History

France
- Name: Centaure
- Builder: Oelkers Werft, Hamburg, Germany
- Launched: 8 January 1974
- Commissioned: 15 November 1974
- Decommissioned: 15 January 1999
- Identification: Code letters FCEN (1974–1999); ;
- Fate: Transferred to Turkey, 16 March 1999

Turkey
- Name: TCG Değirmandere
- Identification: Code letters TBIS (1999– ); ;
- Status: in active service

General characteristics
- Class & type: Değirmendere-class offshore tug
- Displacement: 1,440 t (1,417 long tons)
- Length: 51.00 m (167 ft 4 in)
- Beam: 11.50 m (37 ft 9 in)
- Draft: 5.70 m (18 ft 8 in)
- Propulsion: 2 × Diesel SACM-WärtsiläUD45V12M4 3,380 kW (4,530 hp); 1 × four-bladed Kort nozzle controllable-pitch propeller;
- Speed: 13.5 knots (15.5 mph; 25.0 km/h)
- Range: 9,500 nmi (17,600 km; 10,900 mi) at 13 knots (15 mph; 24 km/h)
- Complement: 30 (2 officers, 15 petty officers and 13 enlisted)
- Sensors & processing systems: 1 × Inmarsat,; DRBN-34 (Racal Decca) navigation and landing radars;
- Armament: 2x 12.7 mm machine guns

= TCG Değirmendere =

Tugboat of the Turkish Navy

TCG Değirmendere (A-576), ex-Centaure (A674), is a Değirmendere-class offshore tugboat in the Turkish Navy.
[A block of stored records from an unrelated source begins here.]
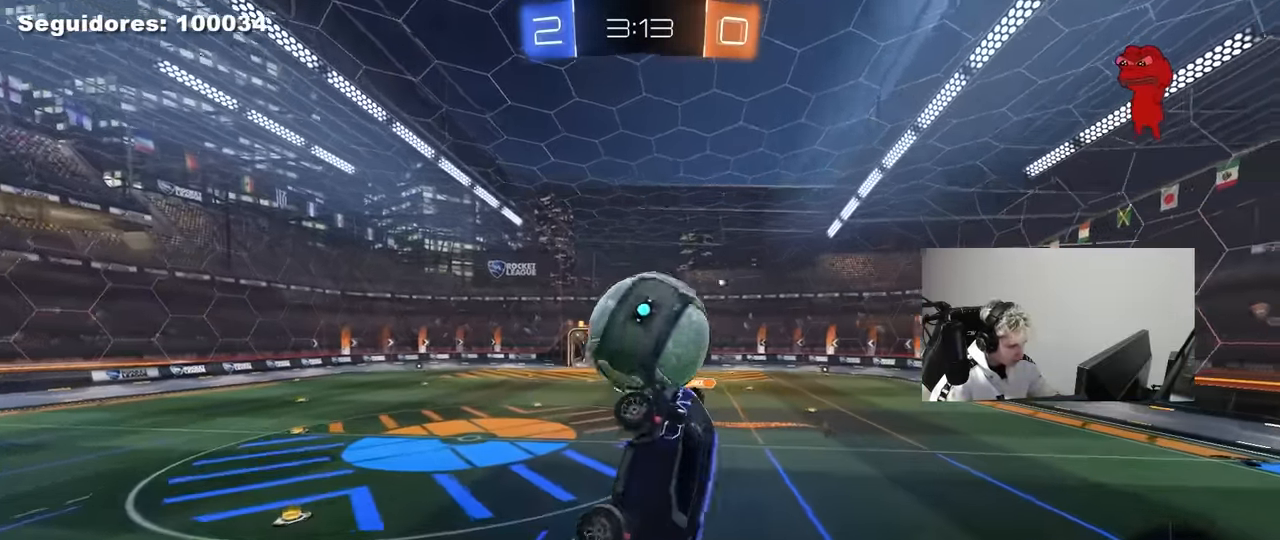
{"keys": ["a", "shift", "w"], "mouse": [], "mouse_move": "left", "events": [[17, "d", "up"], [67, "w", "down"], [117, "q", "up"], [150, "w", "up"], [300, "a", "down"], [300, "w", "down"], [400, "mouse_left", "up"], [483, "shift", "down"]]}
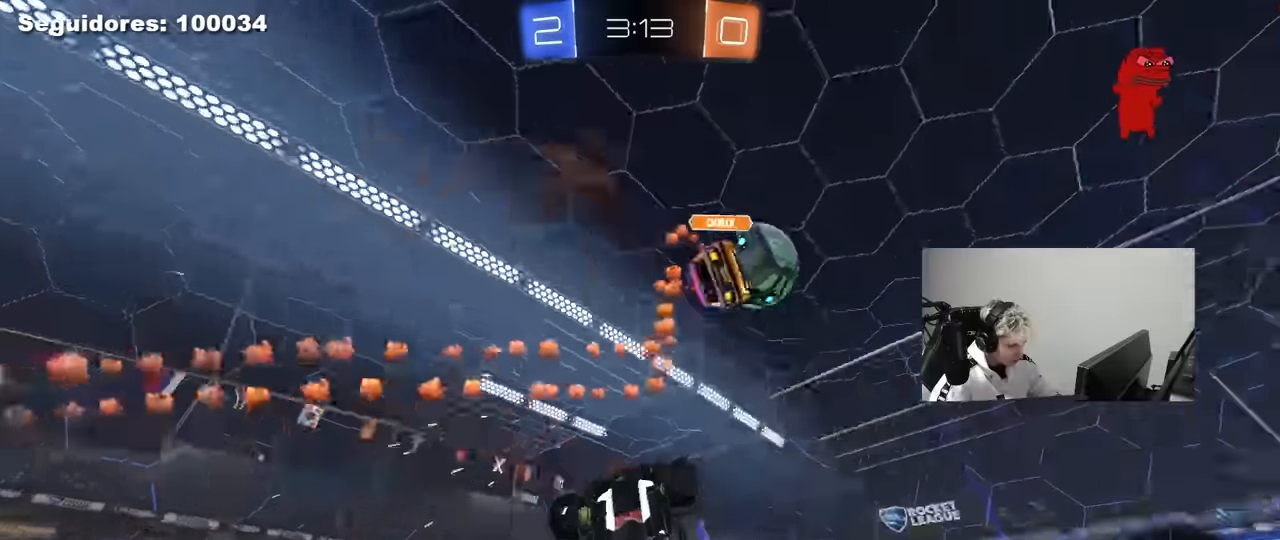
{"keys": ["a", "w"], "mouse": [], "mouse_move": "still", "events": [[33, "w", "up"], [83, "shift", "up"], [83, "w", "down"], [267, "a", "up"], [267, "d", "down"], [317, "shift", "down"], [450, "a", "down"], [450, "d", "up"], [450, "shift", "up"]]}
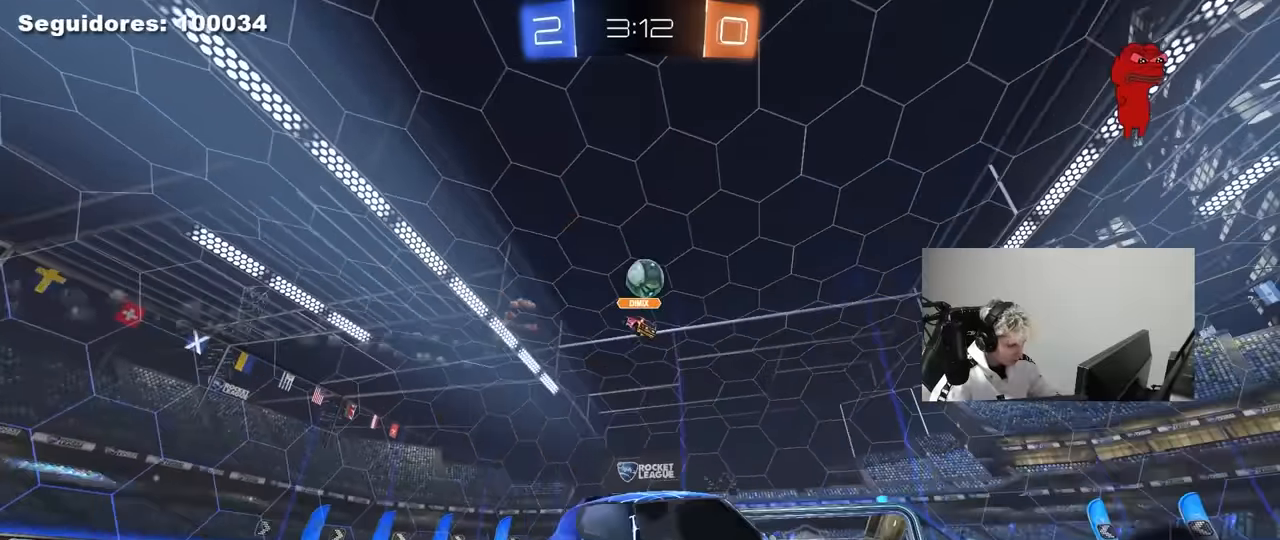
{"keys": ["a", "w"], "mouse": [], "mouse_move": "up", "events": [[333, "space", "down"], [467, "space", "up"]]}
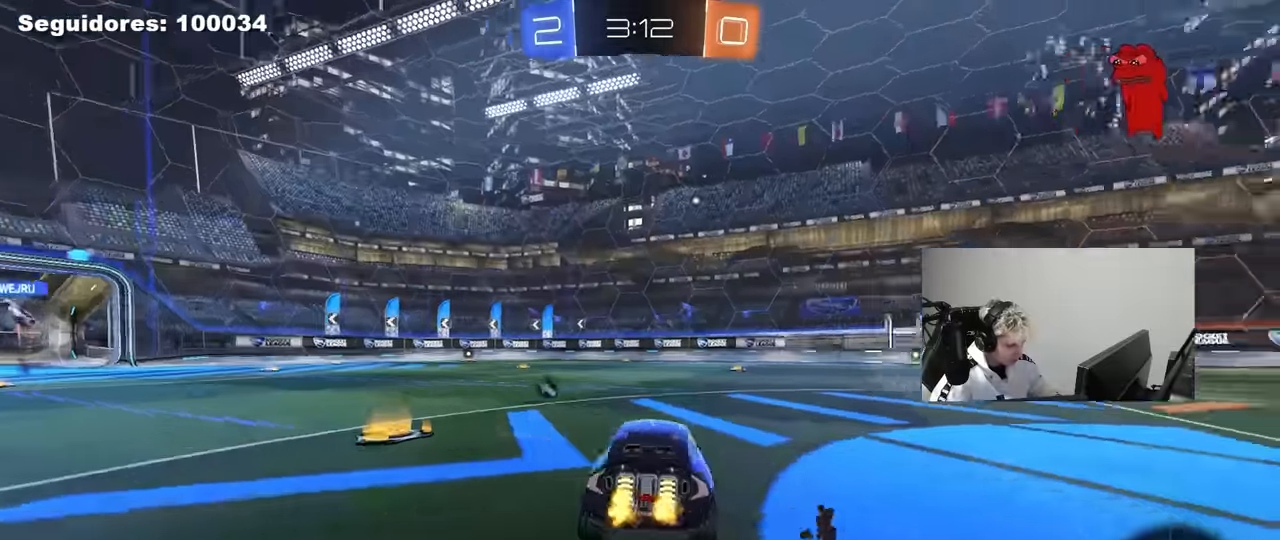
{"keys": ["w"], "mouse": [], "mouse_move": "still", "events": [[17, "shift", "down"], [117, "shift", "up"], [150, "a", "up"], [400, "d", "down"], [433, "d", "up"]]}
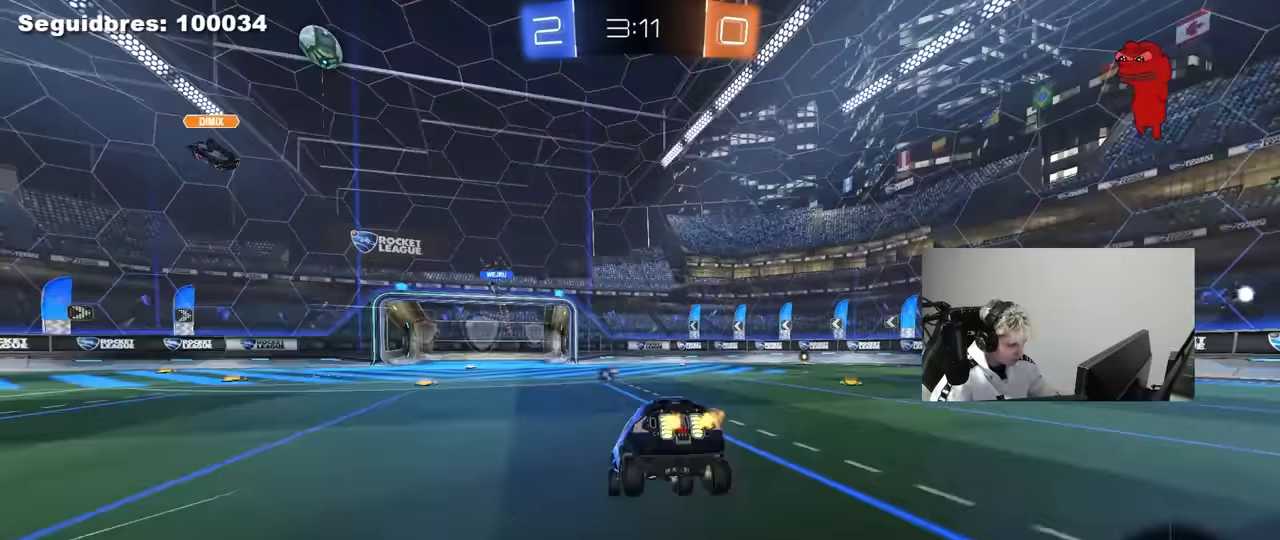
{"keys": ["d"], "mouse": [], "mouse_move": "up-right", "events": [[33, "w", "up"], [83, "d", "down"], [117, "shift", "down"], [117, "w", "down"], [167, "mouse_right", "down"], [167, "w", "up"], [217, "s", "down"], [217, "w", "down"], [267, "w", "up"], [367, "mouse_right", "up"], [367, "s", "up"], [400, "shift", "up"]]}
Built in Germany, she was launched in 1974. Christened Centaure, the tugboat saw service in the French Navy with designation A674 from 1974 until her decommissioning in 1999. The same year, she was sold to Turkey, renamed Değirmendere and went into service in the Turkish Navy under designation A-576.

==History==

===French Navy===

The Centaure (A674) was laid down by Oelkers Werft in Hamburg, West Germany as the second ship of the Tenace-class ocean tugboats (Remorqueur de haute mer, RHM) in the French Navy (Marine nationale). She was launched on 8 January 1974. After completion of her fitting-out in La Pallice, the port of La Rochelle in France, she was commissioned on 15 November 1974 and joined the navy fleet. Her sister ships are Malabar (A664) and Tenace (A669).

Capable of towing 60 tons at fixed point and breaking 2 m-thick ice, she was designed as a salvage tug for the French ballistic missile submarines (French abbreviation SNLE) Redoutable (S611) and Triomphant (S616) in case of damage.

On 5 September 1987, the seaside village Carnac in northwestern France was named the ship's godmother.

The history of the vessel is marked with a rescue effort in 1992 when the crew of the trawler Mab-An-Teck, sinking in stormy sea off the French fishing port Loctudy, were saved. The ship's captain, Lieutenant Viger, was awarded a prize by the "Société Nationale d'Encouragement au Bien".

Centaure was decommissioned on 15 January 1999. During the around 25 years of service in the French Navy, she sailed a total of 447000 nmi and accomplished 150 tows.

===Turkish Navy===
She was transferred to Turkey on 16 March 1999, and renamed Değirmendere after Değirmendere, a town in Gölcük district of Kocaeli Province on the south coast of Izmit Bay. The official handover took place following a tow exercise using the French frigate Commandant L'Herminier (F791) in the military port Brest. On 2 April 1999, Değirmendere left Brest to sail towards her home port in Turkey through Atlantic Ocean and Mediterranean Sea.

====Drydock accident====
On 27 November 2013, Değirmendere was taken into a drydock of Alaybey Naval Dockyard in İzmir Province, western Turkey for maintenance and repair works. She capsized during the transfer to the water at 12:50 hours local time (10:50 UTC) on 23 December 2013 following the launching of a minesweeper, which was also in the same drydock for repairs. Within 20 seconds, Değirmendere turned on her starboard in water as keel blocks broke, killing ten and injuring seventeen, who were on board to conduct and supervise the transfer action. One petty officer, seven enlisted of the Navy and two civilian dockyard workers were found dead in the compartments under water by navy divers.

==Characteristics==
Değirmendere is 51.00 m long, with a beam of 11.50 m and a max. draft of 5.70 m. Assessed at 1440 t, the ship is propelled by two SACM-WärtsiläUD45V12M4 3380 kW diesel engines using a four-bladed Kort nozzle controllable-pitch propeller. She has a speed of 13.5 kn in service. At 13 kn speed, she has a range of 9500 nmi.

The auxiliary navy vessel is equipped with Inmarsat and DRBN-34 (Racal Decca) navigation and landing radars. There are two 12.7 mm machine guns installed on board the ship.